The IRS has historically allowed a portion of Bituach Leumi to be credited as a foreign income tax. The rationale is that part of the Bituach Leumi payment exceeds what would be actuarially necessary to fund the benefits and therefore functions as a general revenue tax on income. However, the IRS does not allow you to credit the entire Bituach Leumi payment.

In practice, the creditable portion of Bituach Leumi requires analysis of the specific rates and brackets in effect during the tax year. Many preparers use a reasonable allocation methodology, typically crediting approximately 50-70% of the Bituach Leumi payment as an income tax. This is an area where professional guidance is essential because the IRS has not published a definitive percentage, and the allocation can be challenged on audit.

Why Health Tax Is Not Creditable

Americans in Israel sometimes assume that because Health Tax (Mas Briut) is deducted from their paycheck alongside income tax and Bituach Leumi, it should also be creditable. It is not. The IRS views Health Tax as a payment for specific government services (healthcare), not as a general income tax. This means approximately 3.1-5% of your gross income paid as Health Tax generates zero US tax benefit. There is no workaround for this.

● Activity list
1/ In the text on US tax credits for Israeli payroll taxes, why does the IRS refuse to credit Health Tax?
2/ Write a continuation of the text on US tax credits for Israeli payroll taxes, starting after its final sentence.

● Data segment
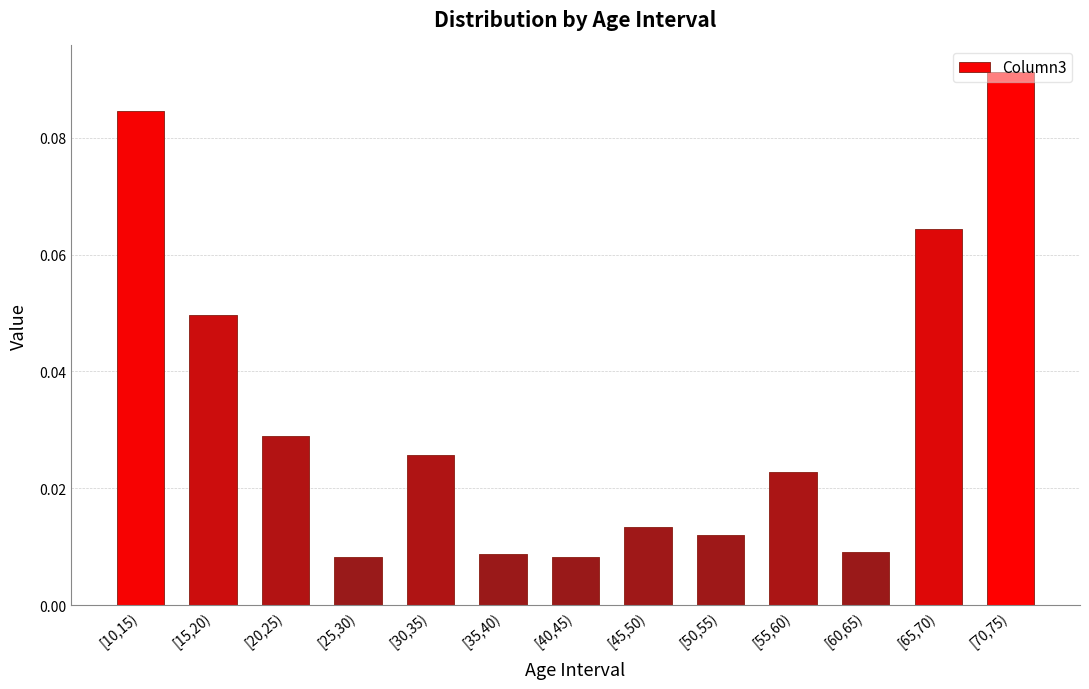

Between [60,65) and [20,25), which is larger?

[20,25)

● Answers for the tasks
1/ The IRS treats Health Tax as a payment for specific government services (healthcare) rather than as a general income tax.

2/
Income Categories (Baskets) on Form 1116

One of the most important concepts on Form 1116 is the "basket" system. The IRS requires you to separate your foreign income and taxes into categories, and the FTC limitation is applied separately to each category. You cannot use excess credits from one basket to offset taxes in another.

General Category Income

This basket covers most active income:

For most Americans working in Israel, the general category basket is where the bulk of their income and credits fall. Because Israeli marginal tax rates on employment income (up to 50%) typically exceed US rates (up to 37% federal), Americans in Israel frequently generate excess credits in this basket.

Passive Category Income

This basket covers investment and passive income:

The passive basket is particularly important for Americans with Israeli investment accounts, rental properties, or who receive dividends from Israeli companies. Israeli withholding tax on dividends (25-30%) and interest (15-25%) goes into this basket.

Section 901(j) Income

This category applies to income from countries subject to US sanctions or countries with which the US has severed diplomatic relations. Israel is not a Section 901(j) country, so this basket is irrelevant for Israeli-source income. However, if you have income from other countries that fall into this category, those taxes cannot be mixed with your Israeli taxes.

Why Baskets Matter: A Practical Example

Suppose you pay $40,000 in Israeli income tax on your salary (general category) and $2,000 in Israeli withholding tax on bank interest (passive category). Your US tax on the salary income is $25,000, and your US tax on the interest income is $3,000.

In the general basket, you have $40,000 of Israeli tax but can only credit $25,000 (the US tax limit). You have $15,000 of excess credits in this basket. In the passive basket, you have $2,000 of Israeli tax and $3,000 of US tax, so you can use all $2,000, leaving $1,000 of US tax still owed on the interest.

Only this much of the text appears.